Ele ainda produziu a série "Eastbound & Downn", estrelada por Danny McBride. 
A década de 2010 viu um Adam McKay ainda mais prolífico. O cineasta lançou 
"Os Outros Caras", a sequência da saga de Ron Burgundy, "Tudo Por um Furo", 
produziu diversos filmes e, por fim, se uniu à toda poderosa Marvel como 
produtor e co-escrever "Homem Formiga". Mas o grande sucesso veio mesmo 
no ano de 2015. Partindo de uma adaptação do livro de "The Big Short", livro de 
Michael Lewis que destrincha as causas e os efeitos da crise econômica de 2008 
nos Estados Unidos e no Mundo, McKay escreveu e dirigiu "A Grande Aposta". 
O filme, estrelado por Steve Carrell, Christian Bale, Ryan Gosling e Brad Pitt, 
mostrou um novo lado do cineasta. A obra, repleta de humor negro e crítico que 
ataca as grandes corporações financeiras e econômicas responsáveis pelo início 
e pelo agravamento da crise, rendeu diversas indicações ao Oscar - nas 
categorias de Melhor Roteiro Adaptado, Melhor Direção, Melhor Montagem, 
Melhor Ator Coadjuvante para Christian Bale e Melhor Filme. Na noite de 
premiações do maior prêmio do cinema estadunidense, McKay acabou levando 
a estatueta de Melhor Roteiro Adaptado para casa. Após dirigir vice e duas 
temporadas da série Succession, Mckay concorre a um Globo de Ouro por 
Melhor Roteiro em Filme por seu longa Não Olhe Para Cima. 
 
A ideia era tecer críticas à falta de atenção planetária com problemas climáticos, 
como o aquecimento global. Para ilustrar esse objetivo é queentra a metáfora do 
meteoro. São os astrônomos Randall Mindy (DiCaprio) e Kate Dibiasky (Jennifer) 

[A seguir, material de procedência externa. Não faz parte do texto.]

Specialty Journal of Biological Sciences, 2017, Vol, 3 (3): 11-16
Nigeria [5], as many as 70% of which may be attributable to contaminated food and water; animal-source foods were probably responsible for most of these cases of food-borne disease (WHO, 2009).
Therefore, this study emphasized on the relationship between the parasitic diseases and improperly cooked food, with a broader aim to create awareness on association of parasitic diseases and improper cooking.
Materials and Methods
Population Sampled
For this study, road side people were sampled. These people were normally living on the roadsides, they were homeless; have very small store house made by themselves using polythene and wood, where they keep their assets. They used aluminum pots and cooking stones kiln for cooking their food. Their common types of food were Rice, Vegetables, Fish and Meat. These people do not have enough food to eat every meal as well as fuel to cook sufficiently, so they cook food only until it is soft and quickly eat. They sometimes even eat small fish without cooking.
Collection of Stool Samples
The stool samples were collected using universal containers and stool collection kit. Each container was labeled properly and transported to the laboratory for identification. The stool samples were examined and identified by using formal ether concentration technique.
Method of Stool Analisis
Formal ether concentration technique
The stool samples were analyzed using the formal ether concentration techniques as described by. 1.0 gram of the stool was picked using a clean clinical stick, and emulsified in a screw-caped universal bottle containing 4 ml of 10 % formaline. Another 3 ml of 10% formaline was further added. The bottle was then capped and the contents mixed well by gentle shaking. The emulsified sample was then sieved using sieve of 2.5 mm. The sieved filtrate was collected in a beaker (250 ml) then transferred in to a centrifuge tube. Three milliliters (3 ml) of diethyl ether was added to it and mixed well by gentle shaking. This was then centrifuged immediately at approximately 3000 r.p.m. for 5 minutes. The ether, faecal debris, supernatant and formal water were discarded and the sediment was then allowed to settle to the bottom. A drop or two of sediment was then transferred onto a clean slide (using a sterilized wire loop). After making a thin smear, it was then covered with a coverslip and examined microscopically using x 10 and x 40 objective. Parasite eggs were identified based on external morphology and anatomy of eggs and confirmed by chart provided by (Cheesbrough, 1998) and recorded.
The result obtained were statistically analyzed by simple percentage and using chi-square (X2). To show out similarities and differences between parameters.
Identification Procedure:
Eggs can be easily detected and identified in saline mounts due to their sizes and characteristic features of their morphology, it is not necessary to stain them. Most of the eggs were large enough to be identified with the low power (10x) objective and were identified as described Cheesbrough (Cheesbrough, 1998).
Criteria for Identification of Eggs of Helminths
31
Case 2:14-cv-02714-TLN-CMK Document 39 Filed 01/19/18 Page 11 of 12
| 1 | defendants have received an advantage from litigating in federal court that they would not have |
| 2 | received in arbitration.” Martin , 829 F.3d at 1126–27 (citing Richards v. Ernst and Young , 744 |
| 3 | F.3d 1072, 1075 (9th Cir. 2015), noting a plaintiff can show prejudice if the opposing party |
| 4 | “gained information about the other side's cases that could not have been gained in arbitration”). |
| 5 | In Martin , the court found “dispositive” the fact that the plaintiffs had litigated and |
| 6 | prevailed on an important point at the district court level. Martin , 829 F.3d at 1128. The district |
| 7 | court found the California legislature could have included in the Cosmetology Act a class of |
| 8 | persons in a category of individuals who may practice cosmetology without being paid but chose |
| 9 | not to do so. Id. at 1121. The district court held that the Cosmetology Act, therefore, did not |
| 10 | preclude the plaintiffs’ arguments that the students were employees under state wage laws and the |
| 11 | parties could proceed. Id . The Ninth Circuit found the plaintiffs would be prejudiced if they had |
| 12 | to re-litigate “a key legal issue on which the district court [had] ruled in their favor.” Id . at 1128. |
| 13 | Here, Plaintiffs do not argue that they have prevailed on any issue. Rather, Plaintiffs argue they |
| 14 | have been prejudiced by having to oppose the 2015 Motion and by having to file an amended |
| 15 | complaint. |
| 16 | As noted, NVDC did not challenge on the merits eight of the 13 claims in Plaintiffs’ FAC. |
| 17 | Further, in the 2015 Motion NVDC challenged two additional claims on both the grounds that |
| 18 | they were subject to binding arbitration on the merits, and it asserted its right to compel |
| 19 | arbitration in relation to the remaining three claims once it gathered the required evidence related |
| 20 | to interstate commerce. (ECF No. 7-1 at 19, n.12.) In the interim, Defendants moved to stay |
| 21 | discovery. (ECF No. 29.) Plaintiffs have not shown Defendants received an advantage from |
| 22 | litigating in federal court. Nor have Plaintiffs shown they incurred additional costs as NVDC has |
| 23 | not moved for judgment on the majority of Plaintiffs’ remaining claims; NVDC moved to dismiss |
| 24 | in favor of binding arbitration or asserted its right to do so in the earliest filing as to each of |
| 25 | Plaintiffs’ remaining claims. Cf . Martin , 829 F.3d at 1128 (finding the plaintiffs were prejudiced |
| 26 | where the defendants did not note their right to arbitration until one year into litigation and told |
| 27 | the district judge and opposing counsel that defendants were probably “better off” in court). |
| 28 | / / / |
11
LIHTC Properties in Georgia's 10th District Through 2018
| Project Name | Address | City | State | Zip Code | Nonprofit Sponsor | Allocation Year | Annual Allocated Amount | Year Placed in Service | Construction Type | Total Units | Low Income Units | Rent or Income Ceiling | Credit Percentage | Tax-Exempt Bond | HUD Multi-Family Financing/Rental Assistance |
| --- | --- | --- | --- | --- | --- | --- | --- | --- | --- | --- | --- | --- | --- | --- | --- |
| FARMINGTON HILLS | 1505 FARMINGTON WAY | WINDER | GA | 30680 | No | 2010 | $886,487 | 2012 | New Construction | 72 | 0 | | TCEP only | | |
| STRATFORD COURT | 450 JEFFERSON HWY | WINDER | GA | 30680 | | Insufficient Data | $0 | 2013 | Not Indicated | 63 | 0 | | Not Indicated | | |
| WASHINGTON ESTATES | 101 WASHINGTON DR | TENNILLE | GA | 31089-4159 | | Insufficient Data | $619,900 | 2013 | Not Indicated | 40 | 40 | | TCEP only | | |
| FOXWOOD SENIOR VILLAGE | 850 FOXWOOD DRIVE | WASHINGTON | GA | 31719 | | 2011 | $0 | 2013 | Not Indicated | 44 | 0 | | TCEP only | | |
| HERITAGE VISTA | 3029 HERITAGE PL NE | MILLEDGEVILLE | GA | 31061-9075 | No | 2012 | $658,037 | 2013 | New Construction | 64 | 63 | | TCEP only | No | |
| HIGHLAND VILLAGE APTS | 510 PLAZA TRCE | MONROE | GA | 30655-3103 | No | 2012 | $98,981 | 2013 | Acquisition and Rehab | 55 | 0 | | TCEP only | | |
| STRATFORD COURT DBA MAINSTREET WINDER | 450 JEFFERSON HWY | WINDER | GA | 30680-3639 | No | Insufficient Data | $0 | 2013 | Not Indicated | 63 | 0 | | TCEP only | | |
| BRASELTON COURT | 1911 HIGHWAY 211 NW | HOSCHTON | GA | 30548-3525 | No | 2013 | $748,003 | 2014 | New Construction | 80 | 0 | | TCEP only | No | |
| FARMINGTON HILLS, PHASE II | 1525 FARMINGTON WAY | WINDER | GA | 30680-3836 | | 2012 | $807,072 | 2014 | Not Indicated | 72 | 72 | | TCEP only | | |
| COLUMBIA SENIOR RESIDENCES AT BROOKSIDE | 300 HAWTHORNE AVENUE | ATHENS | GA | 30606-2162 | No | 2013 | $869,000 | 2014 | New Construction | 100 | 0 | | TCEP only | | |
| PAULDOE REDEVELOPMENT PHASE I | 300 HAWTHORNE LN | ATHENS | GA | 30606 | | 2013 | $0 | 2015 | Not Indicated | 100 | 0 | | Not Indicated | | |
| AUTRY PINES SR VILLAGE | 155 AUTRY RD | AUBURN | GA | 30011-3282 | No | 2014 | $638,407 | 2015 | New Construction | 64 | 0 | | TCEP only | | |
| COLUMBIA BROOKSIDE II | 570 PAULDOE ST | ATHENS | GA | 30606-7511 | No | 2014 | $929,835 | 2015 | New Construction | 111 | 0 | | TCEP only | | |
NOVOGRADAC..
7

que fazem a descoberta surpreendente de que há um cometa orbitando o 
sistema solar e vindo em direção à Terra. Com o auxílio do doutor Oglethorpe 
(Rob Morgan), a dupla de pesquisadores encampa uma peregrinação na mídia 
e acaba no escritório da presidente Orlean (Meryl Streep) e de seu filho, Jason 
(Jonah Hill). Na conta dos cientistas autores da descoberta iminentemente fatal, 
restam seis meses para o choque, o que demandaria gerenciar as notícias o 
tempo todo e ganhar a atenção do público obcecado pelas redes sociais. Porém, 
personagens como a presidente Orlean e seu filho Jason desacreditam o aviso, 
gerando comparações com quem nega dados científicos sobre, por exemplo, a 
pandemia de coronavírus e a eficácia das vacinas para conter a covid-19. 
“ É mais fácil imaginar o fim do mundo do que o fim do capitalismo” –Mark Fisher 
 
Fiquei com essa frase na cabeça durante as longas 2h25min que gastei 
assistindo na Netflix a nova sensação do momento, o filme Não Olhe Para Cima, 
e sair com uma angústia horrorosa que tirou meu sono a noite. Não fui a única. 
Depois notei que no Twitter proliferam relatos de que o filme serviu de gatilho 
para crises de ansiedade em muita gente. Fiquei me perguntando exatamente 
onde estava a comédia. Não consegui rir de absolutamente nada. Até poderia 
ser cômico… se não fosse um espelho – glamouroso e suavizado – da nossa 
trágica realidade. Quão descolada da realidade ou privilegiada eu teria de ser 
para conseguir rir do desespero diante do negacionismo? 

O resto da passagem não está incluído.